Post #3: Flash This

Things You Should Be Reading, Writing Advice

As a novelist (mostly), I come to short stories a bit cautious, a bit weary.  After a few years of attempts, I’m warming up to them.  Which means that I come to flash fiction somewhere between mildly perplexed and scared shitless.  The form, though, is a good counterweight to my own tendency toward verbosity (see?), not to mention a healthy taste of my own medicine for a guy who won’t let even his best students write essays over 700 words long (usually 500 words) because he thinks they can’t be trusted with that many.

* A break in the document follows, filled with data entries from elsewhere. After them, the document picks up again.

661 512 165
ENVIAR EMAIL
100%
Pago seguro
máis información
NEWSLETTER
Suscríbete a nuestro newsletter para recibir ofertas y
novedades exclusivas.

All this is to say I’ve been trying my hand at flash fiction, and mostly, failing miserably.  I always try to squeeze in too much.  Have trouble finding the telling gesture that can replace my paragraph with a few well chosen words.  I’ve decided flash fiction is the golf of the writing world–the form that has the biggest discrepancy between how hard it looks and how hard it actually is.

It’s like this.

You read a piece like Amy Hempel’s “San Francisco,” which is marvelous, but over so quickly you sort of don’t know what just happened to you.  You wonder if it was as massive as it seemed.  So you read it again.  Nope, you think, still not sure.  Then you read it a third time.  And that’s when the story really starts to go to work on you.  And yet, it’s so short!  It can’t be that good and be so short too.  Can it?

So you sit down and try to write a piece like Amy Hempel’s “San Francisco,” capping your story at a page and a half, and that’s when the full weight of her abilities sucker punches you in the gut.

This just in: writing is really hard.